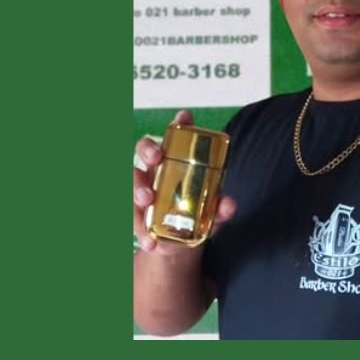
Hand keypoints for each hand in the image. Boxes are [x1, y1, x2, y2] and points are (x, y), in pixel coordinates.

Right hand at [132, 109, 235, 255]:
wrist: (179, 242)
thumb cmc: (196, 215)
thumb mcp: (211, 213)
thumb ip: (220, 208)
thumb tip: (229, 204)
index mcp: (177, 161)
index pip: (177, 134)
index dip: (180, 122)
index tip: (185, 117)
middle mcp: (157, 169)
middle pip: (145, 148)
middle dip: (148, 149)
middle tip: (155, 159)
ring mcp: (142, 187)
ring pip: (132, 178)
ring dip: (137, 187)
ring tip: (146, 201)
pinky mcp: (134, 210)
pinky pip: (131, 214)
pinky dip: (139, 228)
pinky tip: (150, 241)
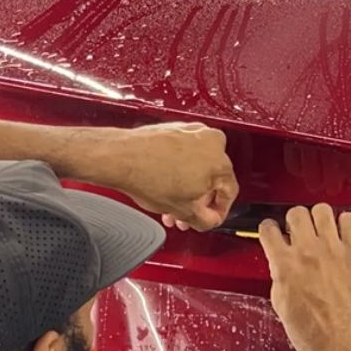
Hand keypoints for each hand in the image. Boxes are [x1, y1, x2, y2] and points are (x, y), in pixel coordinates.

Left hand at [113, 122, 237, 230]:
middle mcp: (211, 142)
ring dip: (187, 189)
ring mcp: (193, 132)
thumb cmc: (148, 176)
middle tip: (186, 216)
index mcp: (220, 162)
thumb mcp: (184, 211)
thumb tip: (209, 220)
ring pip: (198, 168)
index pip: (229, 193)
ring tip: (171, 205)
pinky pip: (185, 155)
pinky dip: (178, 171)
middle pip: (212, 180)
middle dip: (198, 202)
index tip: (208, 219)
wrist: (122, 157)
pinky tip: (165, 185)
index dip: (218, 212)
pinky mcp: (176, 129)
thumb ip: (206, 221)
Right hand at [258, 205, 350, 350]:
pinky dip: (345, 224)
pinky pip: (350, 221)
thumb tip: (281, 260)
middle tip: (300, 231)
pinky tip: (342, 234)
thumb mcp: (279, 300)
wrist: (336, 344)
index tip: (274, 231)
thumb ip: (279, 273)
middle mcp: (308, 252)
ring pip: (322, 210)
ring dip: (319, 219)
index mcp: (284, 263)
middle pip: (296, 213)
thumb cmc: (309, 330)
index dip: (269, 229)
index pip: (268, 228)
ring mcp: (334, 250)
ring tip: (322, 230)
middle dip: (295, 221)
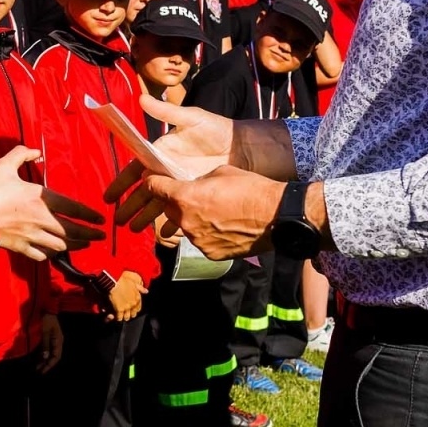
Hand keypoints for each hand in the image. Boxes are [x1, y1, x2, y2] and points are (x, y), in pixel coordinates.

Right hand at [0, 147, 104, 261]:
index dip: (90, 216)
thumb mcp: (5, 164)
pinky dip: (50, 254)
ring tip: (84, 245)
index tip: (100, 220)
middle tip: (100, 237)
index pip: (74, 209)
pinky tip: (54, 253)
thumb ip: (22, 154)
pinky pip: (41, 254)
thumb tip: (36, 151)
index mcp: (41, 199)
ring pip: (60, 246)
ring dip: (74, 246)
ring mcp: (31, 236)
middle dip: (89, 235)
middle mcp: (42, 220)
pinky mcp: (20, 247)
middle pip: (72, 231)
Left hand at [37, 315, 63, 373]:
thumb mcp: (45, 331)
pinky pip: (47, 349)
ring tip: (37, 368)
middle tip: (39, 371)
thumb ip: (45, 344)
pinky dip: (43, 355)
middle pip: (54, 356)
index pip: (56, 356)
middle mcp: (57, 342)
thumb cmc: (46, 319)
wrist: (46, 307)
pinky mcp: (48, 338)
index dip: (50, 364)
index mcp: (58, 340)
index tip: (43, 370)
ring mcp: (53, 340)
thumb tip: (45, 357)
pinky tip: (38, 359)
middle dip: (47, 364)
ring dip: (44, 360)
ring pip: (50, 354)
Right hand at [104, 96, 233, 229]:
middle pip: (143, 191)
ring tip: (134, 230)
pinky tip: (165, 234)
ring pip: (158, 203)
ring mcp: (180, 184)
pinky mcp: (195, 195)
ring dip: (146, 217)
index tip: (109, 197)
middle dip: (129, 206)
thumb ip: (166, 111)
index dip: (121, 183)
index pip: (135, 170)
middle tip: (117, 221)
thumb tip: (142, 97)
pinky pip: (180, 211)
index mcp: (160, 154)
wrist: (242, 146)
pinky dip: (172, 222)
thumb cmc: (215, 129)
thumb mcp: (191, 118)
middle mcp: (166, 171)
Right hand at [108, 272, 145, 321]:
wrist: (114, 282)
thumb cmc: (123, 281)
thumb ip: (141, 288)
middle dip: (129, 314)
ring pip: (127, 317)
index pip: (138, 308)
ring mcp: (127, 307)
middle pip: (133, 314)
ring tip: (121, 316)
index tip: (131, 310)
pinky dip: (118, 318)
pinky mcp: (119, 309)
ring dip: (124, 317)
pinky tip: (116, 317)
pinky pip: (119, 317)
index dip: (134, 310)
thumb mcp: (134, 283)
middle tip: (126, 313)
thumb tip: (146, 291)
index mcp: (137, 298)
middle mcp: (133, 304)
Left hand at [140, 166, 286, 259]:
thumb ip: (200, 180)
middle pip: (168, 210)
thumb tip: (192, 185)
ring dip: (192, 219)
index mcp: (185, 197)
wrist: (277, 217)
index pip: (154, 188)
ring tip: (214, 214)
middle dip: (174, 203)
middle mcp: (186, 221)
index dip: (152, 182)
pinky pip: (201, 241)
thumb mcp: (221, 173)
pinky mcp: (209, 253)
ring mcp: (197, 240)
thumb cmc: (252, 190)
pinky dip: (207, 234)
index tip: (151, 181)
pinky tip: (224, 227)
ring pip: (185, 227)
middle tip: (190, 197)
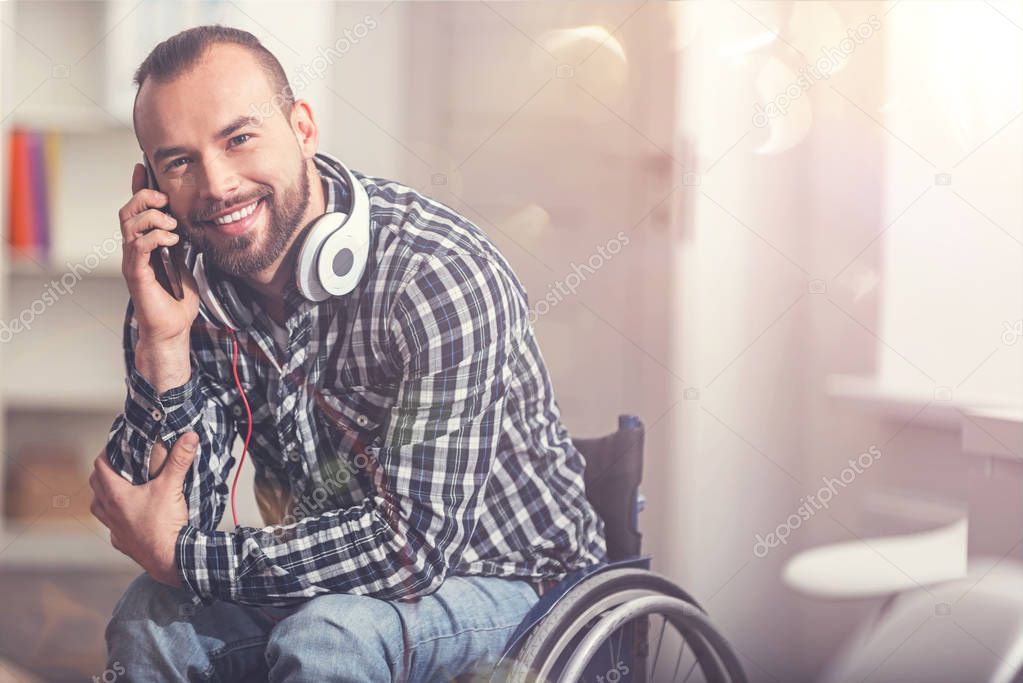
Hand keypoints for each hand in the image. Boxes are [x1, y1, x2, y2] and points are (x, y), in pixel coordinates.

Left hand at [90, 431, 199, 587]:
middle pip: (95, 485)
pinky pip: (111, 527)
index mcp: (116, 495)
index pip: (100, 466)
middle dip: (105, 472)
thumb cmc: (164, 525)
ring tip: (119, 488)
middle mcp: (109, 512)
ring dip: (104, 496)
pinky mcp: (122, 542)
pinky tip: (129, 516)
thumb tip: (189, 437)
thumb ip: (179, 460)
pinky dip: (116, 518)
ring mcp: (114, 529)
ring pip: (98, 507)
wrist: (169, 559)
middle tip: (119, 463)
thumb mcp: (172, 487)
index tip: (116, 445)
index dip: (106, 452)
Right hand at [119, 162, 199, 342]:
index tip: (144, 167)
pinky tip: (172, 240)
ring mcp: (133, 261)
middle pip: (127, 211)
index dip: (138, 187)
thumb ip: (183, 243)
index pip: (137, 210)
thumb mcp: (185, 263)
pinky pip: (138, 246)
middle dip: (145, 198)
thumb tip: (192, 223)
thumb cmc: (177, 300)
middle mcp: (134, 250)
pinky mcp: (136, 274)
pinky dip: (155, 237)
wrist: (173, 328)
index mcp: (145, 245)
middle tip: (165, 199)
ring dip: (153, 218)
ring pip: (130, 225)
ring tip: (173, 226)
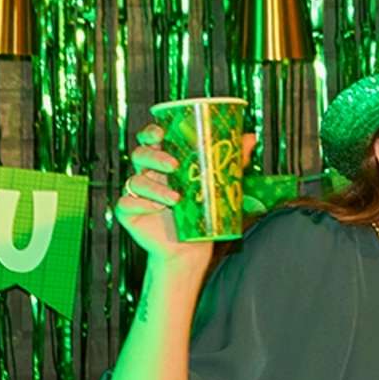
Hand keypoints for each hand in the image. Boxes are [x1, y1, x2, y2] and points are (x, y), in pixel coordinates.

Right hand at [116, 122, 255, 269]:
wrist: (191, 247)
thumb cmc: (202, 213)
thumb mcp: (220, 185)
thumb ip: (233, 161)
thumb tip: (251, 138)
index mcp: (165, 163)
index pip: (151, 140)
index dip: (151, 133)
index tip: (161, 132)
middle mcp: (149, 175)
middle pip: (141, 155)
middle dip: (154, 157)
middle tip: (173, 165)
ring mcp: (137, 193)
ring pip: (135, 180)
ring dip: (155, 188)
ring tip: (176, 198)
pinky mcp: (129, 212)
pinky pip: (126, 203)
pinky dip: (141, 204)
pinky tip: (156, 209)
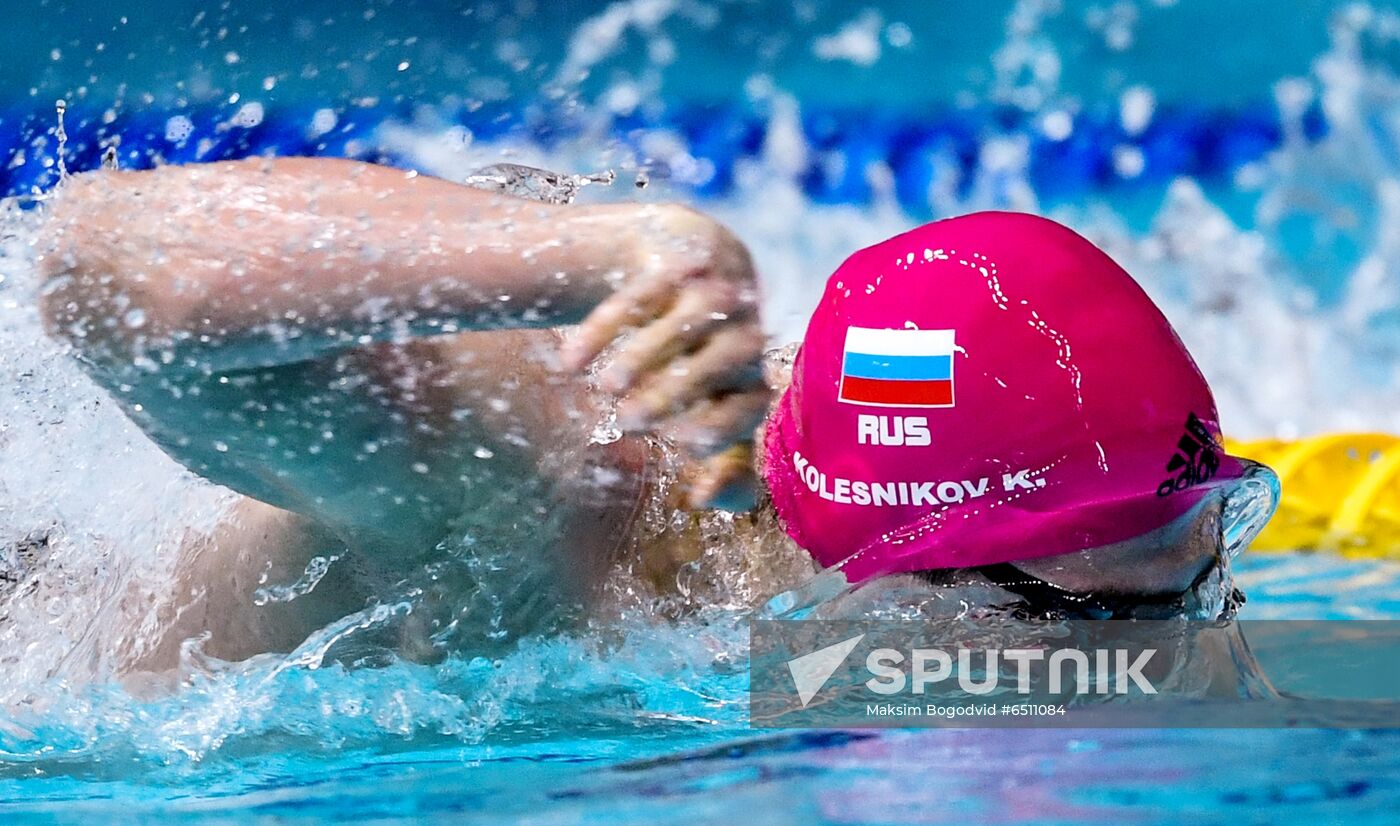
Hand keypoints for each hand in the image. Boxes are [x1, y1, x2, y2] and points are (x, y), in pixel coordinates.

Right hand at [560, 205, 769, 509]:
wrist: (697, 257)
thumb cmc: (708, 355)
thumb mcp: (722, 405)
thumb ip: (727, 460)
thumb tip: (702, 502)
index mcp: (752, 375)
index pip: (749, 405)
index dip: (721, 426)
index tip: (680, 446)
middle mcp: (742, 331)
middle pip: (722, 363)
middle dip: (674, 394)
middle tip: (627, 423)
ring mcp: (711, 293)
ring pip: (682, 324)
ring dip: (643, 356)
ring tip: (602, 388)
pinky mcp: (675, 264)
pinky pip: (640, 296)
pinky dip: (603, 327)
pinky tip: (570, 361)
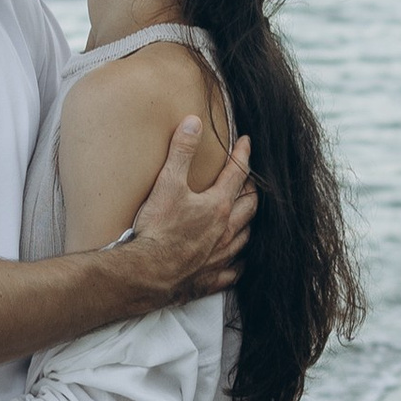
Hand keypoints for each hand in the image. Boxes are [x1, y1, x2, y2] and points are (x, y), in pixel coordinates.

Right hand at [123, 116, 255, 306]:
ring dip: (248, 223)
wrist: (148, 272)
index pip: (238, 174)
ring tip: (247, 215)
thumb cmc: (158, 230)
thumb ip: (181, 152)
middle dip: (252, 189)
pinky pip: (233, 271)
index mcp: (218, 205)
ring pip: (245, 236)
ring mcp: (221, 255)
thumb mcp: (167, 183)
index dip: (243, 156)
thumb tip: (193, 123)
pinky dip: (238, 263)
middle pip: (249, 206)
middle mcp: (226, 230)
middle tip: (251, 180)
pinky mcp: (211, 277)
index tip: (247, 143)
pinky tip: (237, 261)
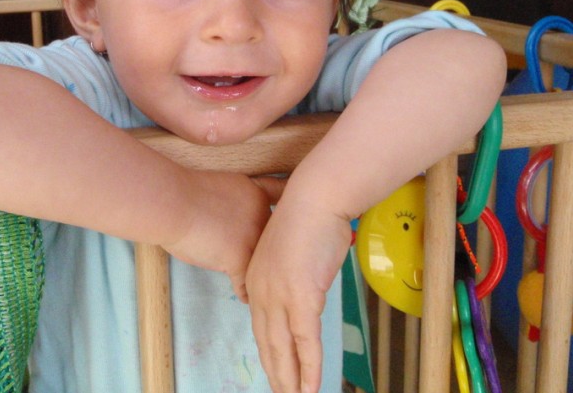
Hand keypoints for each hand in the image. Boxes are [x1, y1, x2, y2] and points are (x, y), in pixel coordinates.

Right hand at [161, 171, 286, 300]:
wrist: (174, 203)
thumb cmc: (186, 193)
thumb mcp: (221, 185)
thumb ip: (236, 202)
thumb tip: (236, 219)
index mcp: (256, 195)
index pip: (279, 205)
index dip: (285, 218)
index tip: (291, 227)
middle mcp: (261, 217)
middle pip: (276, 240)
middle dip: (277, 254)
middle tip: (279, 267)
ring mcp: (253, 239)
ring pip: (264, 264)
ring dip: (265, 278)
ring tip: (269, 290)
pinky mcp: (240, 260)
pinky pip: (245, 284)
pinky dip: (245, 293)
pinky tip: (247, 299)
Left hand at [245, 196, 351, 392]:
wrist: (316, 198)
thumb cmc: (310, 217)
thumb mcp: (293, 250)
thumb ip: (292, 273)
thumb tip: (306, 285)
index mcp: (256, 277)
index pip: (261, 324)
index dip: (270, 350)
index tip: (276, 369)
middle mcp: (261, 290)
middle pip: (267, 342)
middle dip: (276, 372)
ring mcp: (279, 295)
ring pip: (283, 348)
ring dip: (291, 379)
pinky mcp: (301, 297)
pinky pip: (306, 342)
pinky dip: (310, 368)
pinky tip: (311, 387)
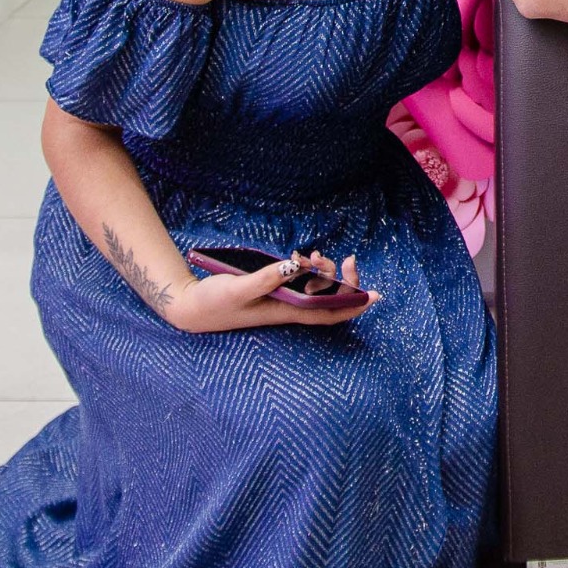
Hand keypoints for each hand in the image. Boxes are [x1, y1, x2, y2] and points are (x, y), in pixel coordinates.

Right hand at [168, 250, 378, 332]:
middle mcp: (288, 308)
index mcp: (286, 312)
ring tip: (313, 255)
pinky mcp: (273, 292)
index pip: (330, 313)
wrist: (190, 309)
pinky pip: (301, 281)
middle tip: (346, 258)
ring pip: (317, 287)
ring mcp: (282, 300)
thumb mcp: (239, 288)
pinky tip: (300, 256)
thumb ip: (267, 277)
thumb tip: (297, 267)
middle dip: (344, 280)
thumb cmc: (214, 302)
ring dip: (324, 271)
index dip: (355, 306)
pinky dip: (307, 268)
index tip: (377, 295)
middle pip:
=======
> [YOUR OBJECTIVE]
Among the entries above, the line containing "ring pip: (245, 236)", the line containing "index tip: (247, 143)", and all lines between them are to be restated word for word; nothing else belongs in the reply.

> [OUTPUT FOR THIS TASK]
ring pip: (245, 236)
ring mcp: (221, 255)
thumb mcp: (167, 183)
index dip: (243, 156)
thumb tip: (193, 123)
pinky dip: (238, 263)
middle pip: (249, 206)
middle mcp: (226, 230)
middle tip: (251, 180)
pinky mcp: (211, 277)
index tip: (247, 143)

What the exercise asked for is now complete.